WHAT TO WORK ON –
Your response should consist of the lines below, printed exactly.

DATASET EXTRACT –
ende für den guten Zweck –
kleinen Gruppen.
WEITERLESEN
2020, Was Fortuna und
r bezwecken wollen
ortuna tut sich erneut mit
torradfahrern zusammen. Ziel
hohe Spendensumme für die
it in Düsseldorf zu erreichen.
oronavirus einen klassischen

OUTPUT OF THE TASK –
ende für den guten Zweck –
kleinen Gruppen.
WEITERLESEN
2020, Was Fortuna und
r bezwecken wollen
ortuna tut sich erneut mit
torradfahrern zusammen. Ziel
hohe Spendensumme für die
it in Düsseldorf zu erreichen.
oronavirus einen klassischen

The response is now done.